#### Teks yang Ditampilkan:
□ □ □ □
Sosok Lengkap Ferdinand Marcos Jr Presiden Terpilih Filipina
Ferdinand Marcos Jr adalah anak dari mantan diktator dan presiden Filipina Ferdinand Marcos.
TRIBUNGORONTALO.COM, Manila - Ferdinand Marcos Jr adalah anak dari mantan diktator dan presiden Filipina Ferdinand Marcos.
Marcos Jr, yang dikenal dengan nama panggilannya "Bongbong", memenangi pemilihan presiden atau pilpres Filipina pada Senin (9/5/2022) dengan telak. Dalam 36 tahun sejak pemberontakan rakyat menggulingkan patriark dan mendepak keluarga ke pengasingan AS, klan Marcos membangun kembali kekayaan politik mereka.
Terlepas dari kekhawatiran ayahnya sendiri tentang sifatnya yang bebas dan malas, Ferdinand Marcos Jr (64) berhasil mencapai posisi tertinggi.
Setelah kalah tipis dalam pemilihan wakil presiden dari Leni Robredo dalam pemilihan 2016, dia bertekad bertanding ulang dalam pilpres Filipina yang diharapkan hasilnya akan berbeda.
Bersumpah untuk menyatukan negara, Ferdinand Marcos Jr membuat janji besar saat kampanye untuk meningkatkan lapangan kerja dan mengatasi kenaikan harga di negara berpenghasilan menengah ke bawah tersebut.
“Persatuan adalah tujuan saya karena saya sangat yakin bahwa persatuan adalah langkah pertama untuk keluar dari krisis yang kita alami sekarang ini,” kata Ferdinand Marcos Jr pada Februari tanpa pernah menjelaskan lebih lanjut apa arti slogan itu.
Sosok yang terpolarisasi Calon presiden Filipina Ferdinand Marcos Jr (tengah) yang merupakan putra diktator terakhir negara itu, menyapa massa saat berkampanye di Quezon City, Filipina, Rabu (13/4/2022).
Tumbuh di istana kepresidenan di Manila, Ferdinand Marcos Jr ingin menjadi astronot sebelum ia mengikuti jejak ayahnya ke dunia politik.
Dia menjabat sebagai wakil gubernur dan dua kali sebagai gubernur provinsi Ilocos Norte, juga pernah betugas di Dewan Perwakilan Rakyat serta Senat. Ibunya yang berusia 92 tahun, Imelda, memimpikan Ferdinand Marcos Jr menjadi pemimpin negara.
Hubungan Ferdinand Marcos Jr dengan ayahnya, yang pemerintahannya ditandai dengan penindasan berdarah pada tahun-tahun darurat militer, menjadikannya salah satu politisi paling terpolarisasi di negara itu.
Dia mendapat keuntungan dari banjir misinformasi di media sosial yang menargetkan mayoritas pemilih muda tanpa ingatan tentang korupsi, pembunuhan, dan pelanggaran lain yang dilakukan selama 20 tahun pemerintahan Marcos senior.
□ □ □ □
#### Data yang Diberikan:
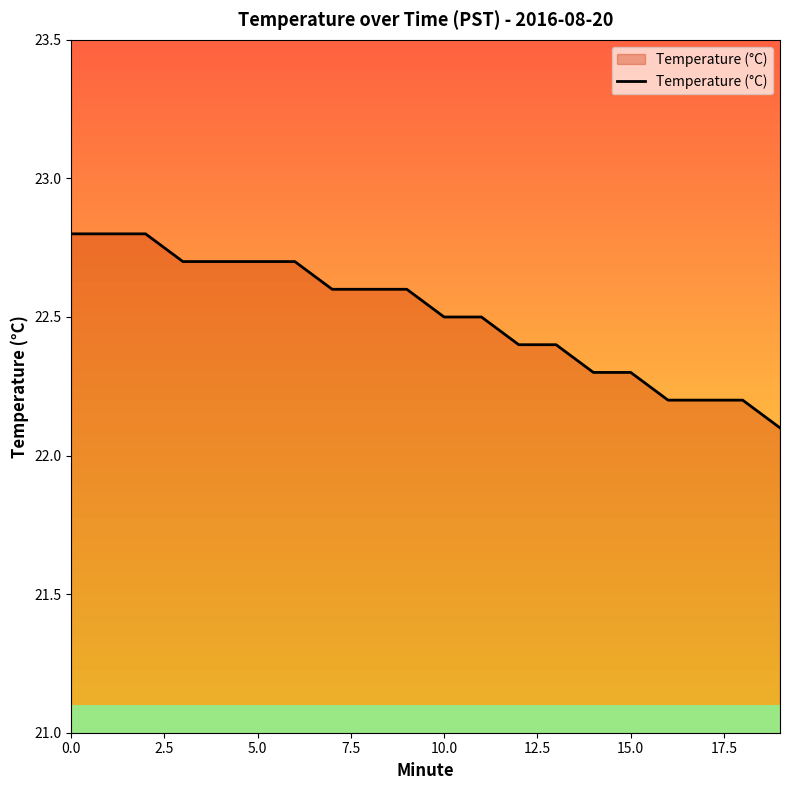

What is the greatest value displayed?

22.8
□ □ □ □
#### Pertanyaan Materi:
• A. Dalam artikel tentang Ferdinand Marcos Jr, siapa yang mengalahkannya secara tipis dalam pemilihan wakil presiden 2016?
• B. Lanjutkan artikel tentang Ferdinand Marcos Jr mulai dari kalimat sesudah kalimat terakhir yang ditampilkan.

#### Jawaban Tiap Soal:
• A. Leni Robredo.

• B.
Kampanyenya didukung dengan bekerja sama dengan Sara Duterte, yang hasil awalnya memenangi pemilihan wakil presiden dengan telak dan dukungan dari elite-elite politik lainnya.
Sejarah bersama Ferdinand Marcos Jr dan Duterte sebagai keturunan para pemimpin otoriter mengkhawatirkan kelompok-kelompok hak asasi manusia, dan banyak di kalangan pemuka agama yang takut mereka akan menggunakan kemenangannya untuk mempertahankan kekuasaan.
Ferdinand Marcos Jr berada di sekolah asrama di Inggris pada 1972 ketika ayahnya mengumumkan darurat militer, melakukan korupsi skala besar, dan tindakan keras berdarah terhadap perbedaan pengunjuk rasa.
Dia membela pemerintahan ayahnya dengan mengutip lonjakan awal pertumbuhan ekonomi dan pengeluaran pemerintah di bawah darurat militer, yang katanya diperlukan untuk menyelamatkan negara dari pemberontakan komunis dan milisi.
Meski ia menggambarkan ayahnya sebagai jenius politik, Ferdinand Marcos Jr menjaga jarak dari tuduhan penjarahan kas negara dan salah urus ekonomi yang kemudian memiskinkan bangsa.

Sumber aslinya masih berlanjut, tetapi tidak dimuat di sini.